Overall, the solvency ratios for Monarch Casino & Resort, Inc. demonstrate a healthy financial position with a conservative debt structure and a strong ability to meet its long-term obligations.
Coverage ratios
Dec 31, 2023 | Dec 31, 2022 | Dec 31, 2021 | Dec 31, 2020 | Dec 31, 2019 | |
---|---|---|---|---|---|
Interest coverage | 354.51 | 71.75 | 87.23 | 2.98 | 7.24 |
The interest coverage ratio for Monarch Casino & Resort, Inc. has shown a fluctuating trend over the past five years. In 2023, the interest coverage ratio improved significantly to 67.79, indicating the company's enhanced ability to meet its interest obligations comfortably. This substantial increase from the previous year's ratio of 46.05 suggests a positive change in the company's financial health and operational efficiency.
In 2022, the interest coverage ratio was 46.05, which was also a strong indicator of the company's ability to cover its interest expenses with operating income. The ratio was lower than in 2023 but still reflective of a healthy financial position.
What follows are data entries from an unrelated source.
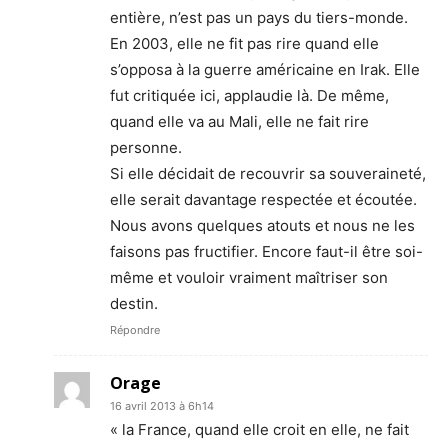
entière, n’est pas un pays du tiers-monde.
En 2003, elle ne fit pas rire quand elle
s’opposa à la guerre américaine en Irak. Elle
fut critiquée ici, applaudie là. De même,
quand elle va au Mali, elle ne fait rire
personne.
Si elle décidait de recouvrir sa souveraineté,
elle serait davantage respectée et écoutée.
Nous avons quelques atouts et nous ne les
faisons pas fructifier. Encore faut-il être soi-
même et vouloir vraiment maîtriser son
destin.
Répondre
Orage
16 avril 2013 à 6h14
« la France, quand elle croit en elle, ne fait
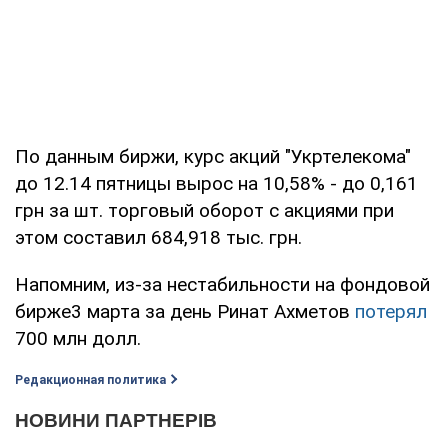
По данным биржи, курс акций "Укртелекома"
до 12.14 пятницы вырос на 10,58% - до 0,161
грн за шт. торговый оборот с акциями при
этом составил 684,918 тыс. грн.
Напомним, из-за нестабильности на фондовой
бирже3 марта за день Ринат Ахметов
потерял
700 млн долл.
Редакционная политика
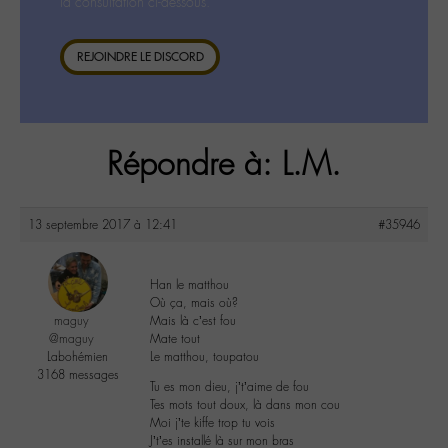
la consultation ci-dessous.
REJOINDRE LE DISCORD
Répondre à: L.M.
13 septembre 2017 à 12:41
#35946
Han le matthou
Où ça, mais où?
maguy
Mais là c’est fou
@maguy
Mate tout
Labohémien
Le matthou, toupatou
3168 messages
Tu es mon dieu, j’t’aime de fou
Tes mots tout doux, là dans mon cou
Moi j’te kiffe trop tu vois
J’t’es installé là sur mon bras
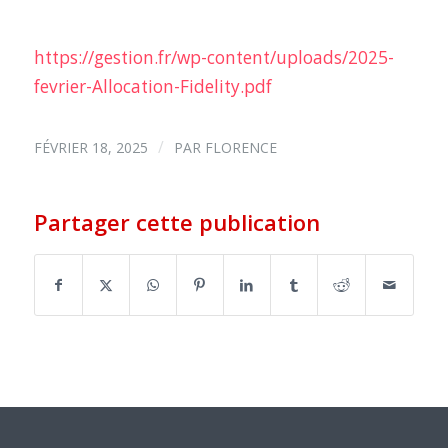
https://gestion.fr/wp-content/uploads/2025-
fevrier-Allocation-Fidelity.pdf
/
FÉVRIER 18, 2025
PAR
FLORENCE
Partager cette publication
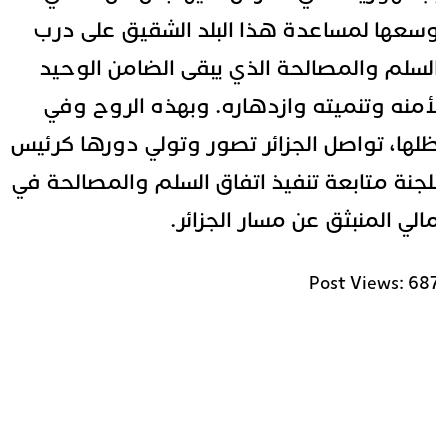
سعها لمساعدة هذا البلد الشقيق على درب
لسلم والمصالحة الذي يبقى الضامن الوحيد
أمنه وتنميته وازدهاره. وبهذه الروح وفي
لها، تواصل الجزائر تصور وتولي دورها كرئيس
لجنة متابعة تنفيذ اتفاق السلم والمصالحة في
الي المنبثق عن مسار الجزائر.
Post Views:
68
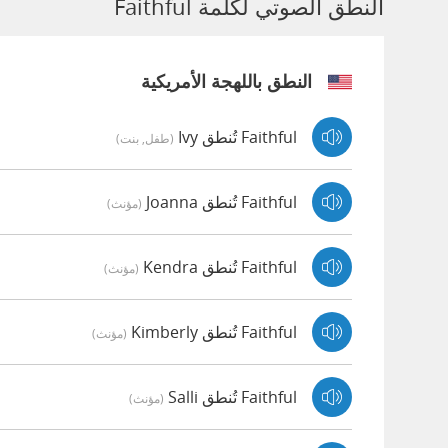
النطق الصوتي لكلمة Faithful
النطق باللهجة الأمريكية
Faithful تُنطق Ivy
(طفل, بنت)
Faithful تُنطق Joanna
(مؤنث)
Faithful تُنطق Kendra
(مؤنث)
Faithful تُنطق Kimberly
(مؤنث)
Faithful تُنطق Salli
(مؤنث)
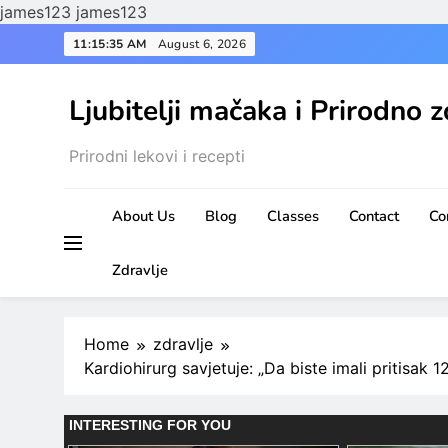
james123
james123
Skip
11:15:37 AM
August 6, 2026
to
content
Ljubitelji mačaka i Prirodno z
Prirodni lekovi i recepti
About Us
Blog
Classes
Contact
Co
Zdravlje
Home
zdravlje
Kardiohirurg savjetuje: „Da biste imali pritisak 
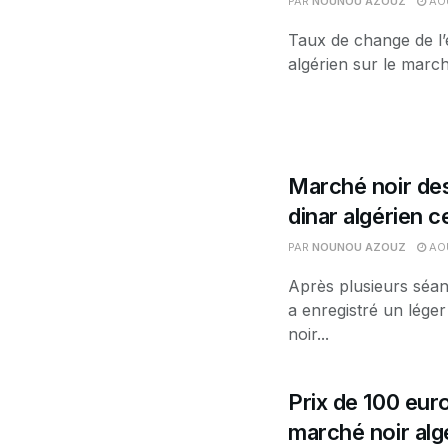
PAR
NOUNOU AZOUZ
AOÛ
Taux de change de l’
algérien sur le march
Marché noir des
dinar algérien 
PAR
NOUNOU AZOUZ
AOÛ
Après plusieurs séan
a enregistré un léger
noir...
Prix de 100 euro
marché noir alg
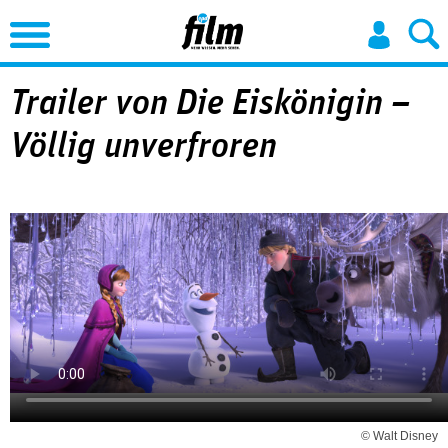
Jump to Navigation
Trailer von Die Eiskönigin –
Völlig unverfroren
© Walt Disney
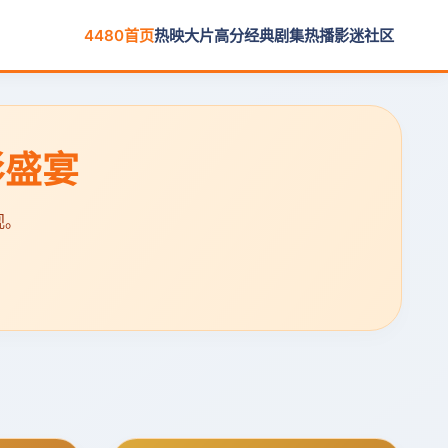
4480首页
热映大片
高分经典
剧集热播
影迷社区
影盛宴
视。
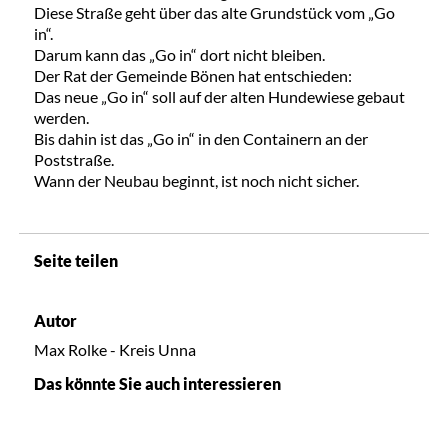
Diese Straße geht über das alte Grundstück vom „Go
in“.
Darum kann das „Go in“ dort nicht bleiben.
Der Rat der Gemeinde Bönen hat entschieden:
Das neue „Go in“ soll auf der alten Hundewiese gebaut
werden.
Bis dahin ist das „Go in“ in den Containern an der
Poststraße.
Wann der Neubau beginnt, ist noch nicht sicher.
Seite teilen
Autor
Max Rolke - Kreis Unna
Das könnte Sie auch interessieren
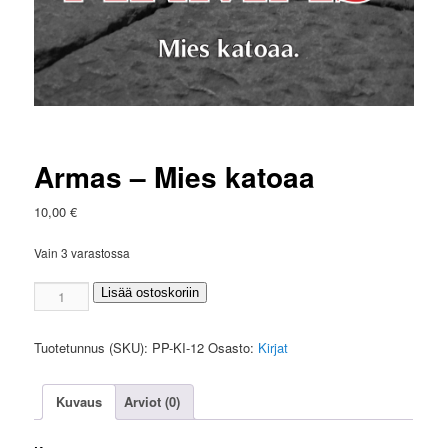
Armas – Mies katoaa
10,00
€
Vain 3 varastossa
Armas
Lisää ostoskoriin
-
Mies
Tuotetunnus (SKU):
PP-KI-12
Osasto:
Kirjat
katoaa
määrä
Kuvaus
Arviot (0)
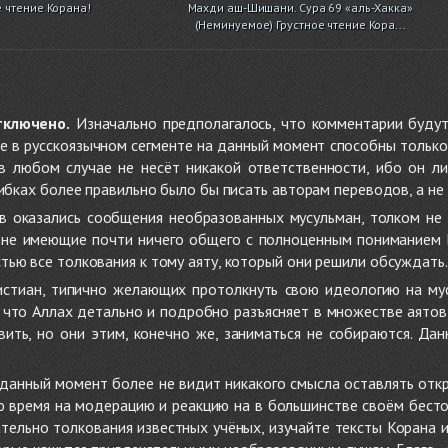
 чтение Корана!
Махди аш-Шишани. Сура 69 «аль-Хакка»
(Неминуемое) Грустное чтение Кора...
тключено.
Изначально предполагалось, что комментарии будут
не в русскоязычном сегменте на данный момент способны только
 в любом случае не несёт никакой ответственности, ибо он л
ибках более правильно было бы писать авторам переводов, а не 
 оказались сообщения необразованных мусульман, толком не
, не имеющие почти ничего общего с полноценным пониманием
ью все толкования к тому аяту, который они решили обсуждать.
стиан, типично желающих протолкнуть свою идеологию на мус
о, что Аллах детально и подробно разъясняет в множестве аято
ить, но они этим, конечно же, заниматься не собираются. Да
в данный момент более не видит никакого смысла оставлять от
ую время на модерацию и реакцию на в большинстве своём бест
тельно толкования известных учёных, изучайте тексты Корана и 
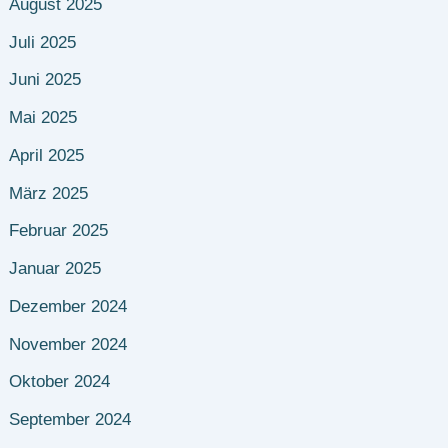
August 2025
Juli 2025
Juni 2025
Mai 2025
April 2025
März 2025
Februar 2025
Januar 2025
Dezember 2024
November 2024
Oktober 2024
September 2024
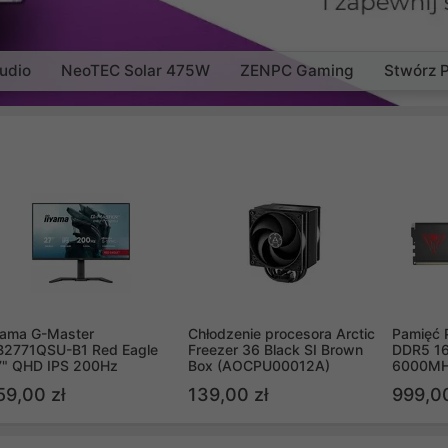
udio
NeoTEC Solar 475W
ZENPC Gaming
Stwórz 
yama G-Master
Chłodzenie procesora Arctic
Pamięć 
B2771QSU-B1 Red Eagle
Freezer 36 Black SI Brown
DDR5 16
7" QHD IPS 200Hz
Box (AOCPU00012A)
6000MH
PVV516
59,00 zł
139,00 zł
999,00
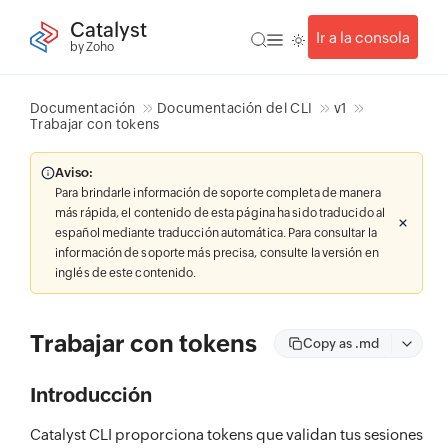
Catalyst
Ir a la consola
by Zoho
Documentación
Documentación del CLI
v1
Trabajar con tokens
Aviso:
Para brindarle información de soporte completa de manera
más rápida, el contenido de esta página ha sido traducido al
español mediante traducción automática. Para consultar la
información de soporte más precisa, consulte la versión en
inglés de este contenido.
Trabajar con tokens
Copy as .md
Introducción
Catalyst CLI proporciona tokens que validan tus sesiones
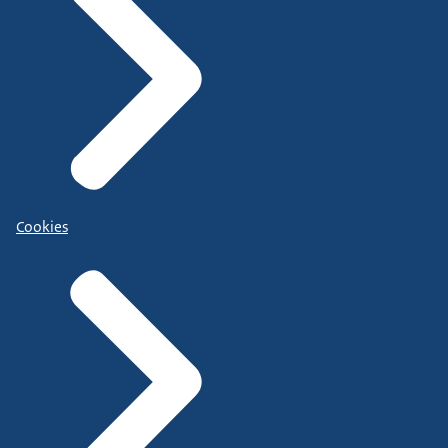
Cookies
The interest coverage ratio for Monarch Casino & Resort, Inc. was significantly lower in 2021 at 19.95, which may signal increased financial risk due to a lower capacity to cover interest payments from operating profits. However, it is worth noting that the company still managed to comfortably cover its interest obligations, though not as well as in the subsequent years.
In 2020, the interest coverage ratio improved to 55.94, indicating a better position compared to 2021. This improvement suggests that the company made strides in managing its interest expenses relative to its operating income.
Unfortunately, only partial data is available for 2019, but considering the improving trend in subsequent years, it can be inferred that Monarch Casino & Resort, Inc. had a satisfactory interest coverage ratio during that period.
Overall, Monarch Casino & Resort, Inc.'s interest coverage ratio has generally shown positive signs of financial stability and effective management of interest expenses, with 2023 standing out as a particularly strong year in this regard.